:: GOAL OF THE EXERCISE ::
Reproduce the entries verbatim, starting at their very first line and ending at the line that contains "- Sharing Costs: Distribution losses", with that line included.

:: RECORDS FOR THIS EXERCISE ::
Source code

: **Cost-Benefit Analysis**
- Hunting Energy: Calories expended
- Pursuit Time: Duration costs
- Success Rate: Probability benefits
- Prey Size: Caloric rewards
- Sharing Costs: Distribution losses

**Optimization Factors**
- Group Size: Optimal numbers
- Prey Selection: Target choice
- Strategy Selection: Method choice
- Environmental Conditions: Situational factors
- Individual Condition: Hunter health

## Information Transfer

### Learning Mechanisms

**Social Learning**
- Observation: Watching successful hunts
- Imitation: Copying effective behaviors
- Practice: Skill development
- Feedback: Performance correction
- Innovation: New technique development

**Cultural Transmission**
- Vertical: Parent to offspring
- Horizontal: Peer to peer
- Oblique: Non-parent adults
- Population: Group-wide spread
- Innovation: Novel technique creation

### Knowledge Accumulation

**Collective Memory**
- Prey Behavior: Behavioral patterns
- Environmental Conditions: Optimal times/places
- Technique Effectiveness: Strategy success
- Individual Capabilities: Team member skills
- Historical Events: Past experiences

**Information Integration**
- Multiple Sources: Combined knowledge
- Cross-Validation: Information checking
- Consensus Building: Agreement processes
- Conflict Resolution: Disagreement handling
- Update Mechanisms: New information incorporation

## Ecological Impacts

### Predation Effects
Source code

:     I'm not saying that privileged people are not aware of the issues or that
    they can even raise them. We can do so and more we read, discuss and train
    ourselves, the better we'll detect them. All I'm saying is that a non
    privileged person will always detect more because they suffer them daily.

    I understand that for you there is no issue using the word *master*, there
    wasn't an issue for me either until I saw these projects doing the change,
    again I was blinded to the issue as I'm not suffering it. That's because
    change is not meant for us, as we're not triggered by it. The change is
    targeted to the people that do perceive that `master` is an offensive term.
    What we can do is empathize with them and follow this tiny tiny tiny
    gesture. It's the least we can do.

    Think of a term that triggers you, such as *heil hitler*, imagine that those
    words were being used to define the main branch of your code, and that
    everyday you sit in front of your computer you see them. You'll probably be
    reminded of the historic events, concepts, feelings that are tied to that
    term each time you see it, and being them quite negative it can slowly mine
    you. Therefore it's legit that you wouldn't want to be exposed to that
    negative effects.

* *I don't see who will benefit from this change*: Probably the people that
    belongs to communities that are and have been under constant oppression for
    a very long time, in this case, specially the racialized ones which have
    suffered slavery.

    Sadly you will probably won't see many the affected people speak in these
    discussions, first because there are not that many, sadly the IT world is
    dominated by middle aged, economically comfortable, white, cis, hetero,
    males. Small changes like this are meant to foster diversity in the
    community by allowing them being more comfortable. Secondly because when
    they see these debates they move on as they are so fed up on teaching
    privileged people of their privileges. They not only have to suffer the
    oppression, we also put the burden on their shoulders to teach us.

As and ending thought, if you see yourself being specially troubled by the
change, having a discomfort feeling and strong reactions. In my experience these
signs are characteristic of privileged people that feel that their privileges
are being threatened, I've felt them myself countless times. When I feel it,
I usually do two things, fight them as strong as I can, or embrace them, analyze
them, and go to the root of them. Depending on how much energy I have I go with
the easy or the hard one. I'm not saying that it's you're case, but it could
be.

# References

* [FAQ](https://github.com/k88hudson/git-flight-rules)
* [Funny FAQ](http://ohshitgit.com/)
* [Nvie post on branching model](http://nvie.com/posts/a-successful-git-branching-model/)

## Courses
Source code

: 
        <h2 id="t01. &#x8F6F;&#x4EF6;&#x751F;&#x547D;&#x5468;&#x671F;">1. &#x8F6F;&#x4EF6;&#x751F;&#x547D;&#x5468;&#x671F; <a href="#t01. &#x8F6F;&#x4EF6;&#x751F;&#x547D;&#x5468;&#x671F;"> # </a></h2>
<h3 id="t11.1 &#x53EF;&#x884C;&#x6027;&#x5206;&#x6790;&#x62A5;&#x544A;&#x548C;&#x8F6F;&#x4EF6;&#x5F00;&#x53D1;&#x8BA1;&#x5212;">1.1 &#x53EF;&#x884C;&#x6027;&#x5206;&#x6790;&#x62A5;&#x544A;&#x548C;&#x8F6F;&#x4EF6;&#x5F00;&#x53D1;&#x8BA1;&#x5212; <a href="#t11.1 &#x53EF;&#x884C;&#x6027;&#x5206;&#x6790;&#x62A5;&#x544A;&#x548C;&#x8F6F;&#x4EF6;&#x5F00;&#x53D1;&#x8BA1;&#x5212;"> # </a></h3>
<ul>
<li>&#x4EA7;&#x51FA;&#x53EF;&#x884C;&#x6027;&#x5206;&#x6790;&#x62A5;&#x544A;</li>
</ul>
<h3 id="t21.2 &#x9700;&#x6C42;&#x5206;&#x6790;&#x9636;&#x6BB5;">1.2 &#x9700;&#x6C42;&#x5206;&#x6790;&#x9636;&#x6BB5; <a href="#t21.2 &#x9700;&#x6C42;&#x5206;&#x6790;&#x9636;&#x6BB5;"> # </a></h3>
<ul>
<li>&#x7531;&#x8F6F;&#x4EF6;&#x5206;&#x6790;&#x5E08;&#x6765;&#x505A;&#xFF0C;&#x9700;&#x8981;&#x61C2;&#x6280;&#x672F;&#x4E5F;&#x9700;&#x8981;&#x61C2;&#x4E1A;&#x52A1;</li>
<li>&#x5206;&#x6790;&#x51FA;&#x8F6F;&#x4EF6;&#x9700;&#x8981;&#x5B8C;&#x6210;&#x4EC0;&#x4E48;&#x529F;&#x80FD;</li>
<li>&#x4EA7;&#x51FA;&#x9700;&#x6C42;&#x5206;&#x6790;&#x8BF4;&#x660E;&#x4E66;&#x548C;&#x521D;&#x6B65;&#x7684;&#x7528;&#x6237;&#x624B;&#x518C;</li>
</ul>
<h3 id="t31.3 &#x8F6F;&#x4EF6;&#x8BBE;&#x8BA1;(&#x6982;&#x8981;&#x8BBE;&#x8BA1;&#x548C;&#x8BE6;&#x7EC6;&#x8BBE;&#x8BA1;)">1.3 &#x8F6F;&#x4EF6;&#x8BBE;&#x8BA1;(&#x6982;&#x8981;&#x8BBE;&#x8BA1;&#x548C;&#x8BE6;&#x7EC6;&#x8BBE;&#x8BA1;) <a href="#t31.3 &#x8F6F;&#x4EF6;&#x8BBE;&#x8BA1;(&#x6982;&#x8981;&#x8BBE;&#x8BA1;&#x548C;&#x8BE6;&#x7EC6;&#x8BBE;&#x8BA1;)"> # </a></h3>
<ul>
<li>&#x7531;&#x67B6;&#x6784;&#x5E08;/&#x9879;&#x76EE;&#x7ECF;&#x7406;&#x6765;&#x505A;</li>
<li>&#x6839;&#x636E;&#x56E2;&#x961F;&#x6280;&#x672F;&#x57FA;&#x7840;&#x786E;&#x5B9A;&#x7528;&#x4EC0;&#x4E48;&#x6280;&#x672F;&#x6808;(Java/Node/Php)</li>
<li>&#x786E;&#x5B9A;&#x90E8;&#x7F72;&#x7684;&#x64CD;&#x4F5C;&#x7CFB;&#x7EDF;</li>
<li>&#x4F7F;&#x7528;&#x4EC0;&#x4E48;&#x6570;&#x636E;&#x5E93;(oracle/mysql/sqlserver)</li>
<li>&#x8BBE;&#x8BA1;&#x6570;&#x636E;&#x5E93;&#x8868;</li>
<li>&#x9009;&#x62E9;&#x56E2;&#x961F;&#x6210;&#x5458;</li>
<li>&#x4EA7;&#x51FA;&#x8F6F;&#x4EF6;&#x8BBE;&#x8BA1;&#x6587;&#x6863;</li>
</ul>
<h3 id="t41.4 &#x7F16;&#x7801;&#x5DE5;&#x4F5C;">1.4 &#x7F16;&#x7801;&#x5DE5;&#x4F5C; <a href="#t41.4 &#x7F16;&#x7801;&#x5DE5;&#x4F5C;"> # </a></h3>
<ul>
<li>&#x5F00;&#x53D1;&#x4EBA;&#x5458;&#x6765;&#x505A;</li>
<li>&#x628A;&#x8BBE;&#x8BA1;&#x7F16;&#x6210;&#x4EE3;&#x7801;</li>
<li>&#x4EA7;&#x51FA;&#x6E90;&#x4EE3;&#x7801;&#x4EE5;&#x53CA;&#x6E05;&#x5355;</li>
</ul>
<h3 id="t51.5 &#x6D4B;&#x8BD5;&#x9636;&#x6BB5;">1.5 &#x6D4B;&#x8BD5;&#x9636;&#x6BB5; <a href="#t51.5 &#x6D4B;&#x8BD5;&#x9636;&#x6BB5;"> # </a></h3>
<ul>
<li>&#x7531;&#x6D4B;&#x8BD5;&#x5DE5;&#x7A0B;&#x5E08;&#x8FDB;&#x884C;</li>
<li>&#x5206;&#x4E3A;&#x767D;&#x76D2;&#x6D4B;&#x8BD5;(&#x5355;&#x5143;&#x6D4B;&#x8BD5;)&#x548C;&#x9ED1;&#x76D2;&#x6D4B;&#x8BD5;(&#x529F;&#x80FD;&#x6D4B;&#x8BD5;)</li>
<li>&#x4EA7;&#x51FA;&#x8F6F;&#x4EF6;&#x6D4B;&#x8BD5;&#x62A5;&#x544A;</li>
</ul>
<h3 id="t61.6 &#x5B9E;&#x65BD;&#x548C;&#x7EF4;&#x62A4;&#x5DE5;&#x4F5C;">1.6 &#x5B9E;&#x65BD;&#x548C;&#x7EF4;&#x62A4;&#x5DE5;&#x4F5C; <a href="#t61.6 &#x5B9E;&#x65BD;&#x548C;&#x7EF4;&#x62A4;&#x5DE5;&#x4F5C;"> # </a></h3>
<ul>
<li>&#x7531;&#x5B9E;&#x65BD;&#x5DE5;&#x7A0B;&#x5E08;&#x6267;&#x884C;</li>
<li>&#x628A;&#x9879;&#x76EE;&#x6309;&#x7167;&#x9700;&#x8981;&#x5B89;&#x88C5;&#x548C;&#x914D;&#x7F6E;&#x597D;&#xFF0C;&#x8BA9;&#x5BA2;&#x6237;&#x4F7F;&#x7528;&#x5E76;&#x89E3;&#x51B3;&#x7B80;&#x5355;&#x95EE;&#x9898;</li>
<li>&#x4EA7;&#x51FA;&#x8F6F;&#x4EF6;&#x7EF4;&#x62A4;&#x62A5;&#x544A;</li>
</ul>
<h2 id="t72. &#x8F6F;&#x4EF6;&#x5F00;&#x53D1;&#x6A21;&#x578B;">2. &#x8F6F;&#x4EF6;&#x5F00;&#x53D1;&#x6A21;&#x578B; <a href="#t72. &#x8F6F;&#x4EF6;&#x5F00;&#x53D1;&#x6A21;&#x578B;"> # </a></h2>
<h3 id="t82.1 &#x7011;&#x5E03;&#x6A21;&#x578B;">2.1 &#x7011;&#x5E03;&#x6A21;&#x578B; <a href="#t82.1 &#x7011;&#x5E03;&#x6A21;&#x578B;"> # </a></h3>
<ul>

:: EXERCISE RESPONSE ::
Source code

: **Cost-Benefit Analysis**
- Hunting Energy: Calories expended
- Pursuit Time: Duration costs
- Success Rate: Probability benefits
- Prey Size: Caloric rewards
- Sharing Costs: Distribution losses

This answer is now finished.